Der Trinkwasserbedarf, der langfristig sinken soll, steigt somit zunächst.
[7][Junge Bäume im Anwuchs sind durstig]. Obwohl der Park keine
Springbrunnen hat, sieht man derzeit viele Fontänen: Das Gärtnerteam
wässert mit Feuerwehrgerät, das 2.000 Liter pro Minute verschießt. Das Amt
braucht nach Projektende mehr Geld als bisher, um den erhöhten Aufwand
durch die vielen Neupflanzungen zu stemmen.

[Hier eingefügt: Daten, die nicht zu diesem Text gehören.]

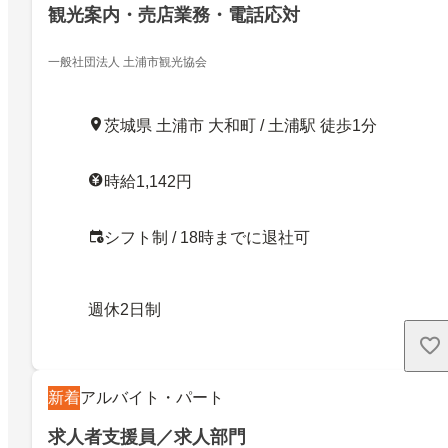
観光案内・売店業務・電話応対
一般社団法人 土浦市観光協会
茨城県 土浦市 大和町 / 土浦駅 徒歩1分
時給1,142円
シフト制 / 18時までに退社可
週休2日制
新着
アルバイト・パート
求人者支援員／求人部門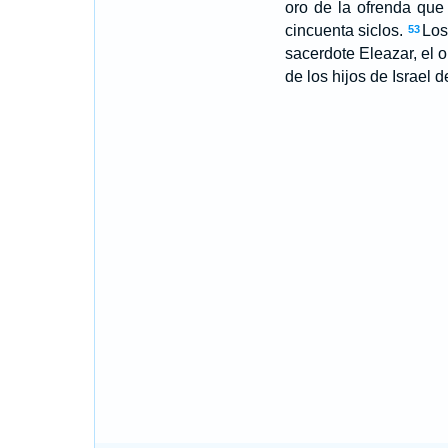
oro de la ofrenda que 
cincuenta siclos.
Los
53
sacerdote Eleazar, el o
de los hijos de Israel 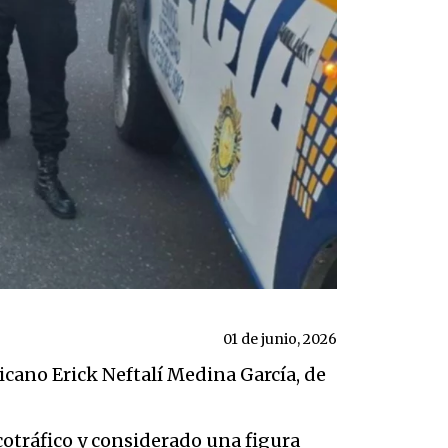
01 de junio, 2026
icano Erick Neftalí Medina García, de
cotráfico y considerado una figura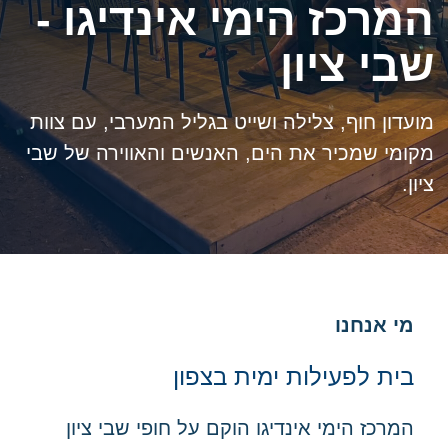
המרכז הימי אינדיגו -
שבי ציון
מועדון חוף, צלילה ושייט בגליל המערבי, עם צוות
מקומי שמכיר את הים, האנשים והאווירה של שבי
ציון.
מי אנחנו
בית לפעילות ימית בצפון
המרכז הימי אינדיגו הוקם על חופי שבי ציון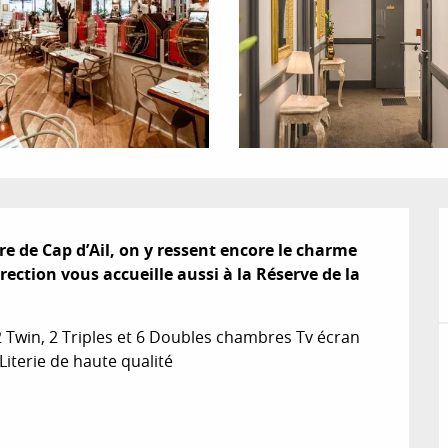
re de Cap d’Ail, on y ressent encore le charme 
ection vous accueille aussi à la Réserve de la 
Twin, 2 Triples et 6 Doubles chambres Tv écran 
 Literie de haute qualité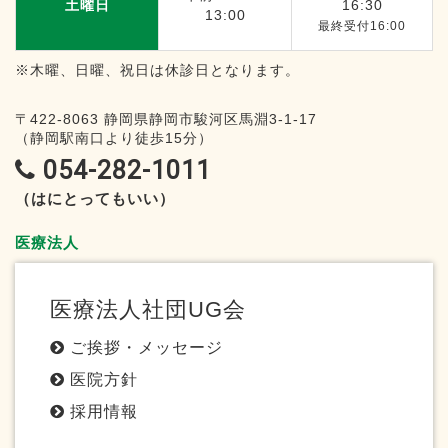
土曜日
16:30
13:00
最終受付16:00
※木曜、日曜、祝日は休診日となります。
〒422-8063
静岡県静岡市駿河区馬淵3-1-17
（静岡駅南口より徒歩15分）
054-282-1011
（はにとってもいい）
医療法人
医療法人社団UG会
ご挨拶・メッセージ
医院方針
採用情報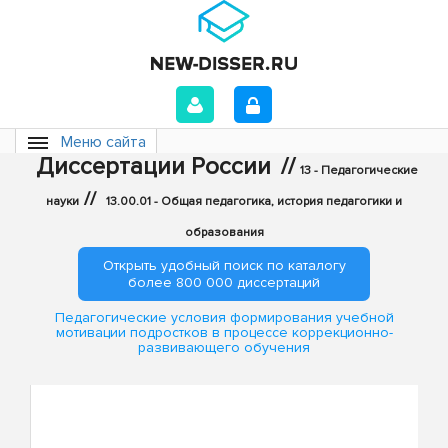
Меню сайта
Диссертации России
//
13 - Педагогические
//
науки
13.00.01 - Общая педагогика, история педагогики и
образования
Открыть удобный поиск по каталогу
более 800 000 диссертаций
Педагогические условия формирования учебной
мотивации подростков в процессе коррекционно-
развивающего обучения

Die Natur zurückkehren zu lassen, damit diese sich selber hilft und
versorgt, ist eher kein Ziel, das sich in ein paar Projektjahren schaffen
lässt, das zeigt das Neuköllner Experiment. Stattdessen sind Ämterbudgets
und Gärtnerpersonal dauerhaft aufzustocken, um Stadtparks durch die
Klimakrise zu führen.
Der größte Etappenerfolg für die Hasenheide-Planer: was bisher alles nicht
geschah. Kein Jungbaum wurde entwurzelt, kein Stützpfahl verfeuert, auch
die Zäune blieben heil. Die Parkgäste scheinen zu akzeptieren, dass man sie
von manchen Flächen aussperrt. Nächstes Jahr verschwinden die Zäune und
alle schwärmen zurück auf die Wiesen, die sich gerade prächtig erholen.
Halten sie dem Ansturm stand?
Im finalen Bauabschnitt ab Herbst steht unter anderem die Gestaltung der
Eingänge an, mit neuen Bänken, Stauden, Schattenplätzen. Der Park, der
unter den vielen Menschen leidet, soll künftig noch einladender wirken. Das
dies kein Widerspruch sein muss, auch dies lehrt die Hasenheide. Ihren
alten Rosengarten zieren weiße Pergolen und gehegte Beete – und niemand
vergreift sich daran.
Je hübscher der Park, desto mehr achten ihn die Leute, hoffen die Planer.
„Wenn das, was in der Hasenheide entsteht, niemandem gefällt, geht sie
kaputt“, sagt Johann Senner. Neben Wilden Möhren und Klimabäumen muss
Rücksicht wachsen, damit das Projekt Parkwende glückt.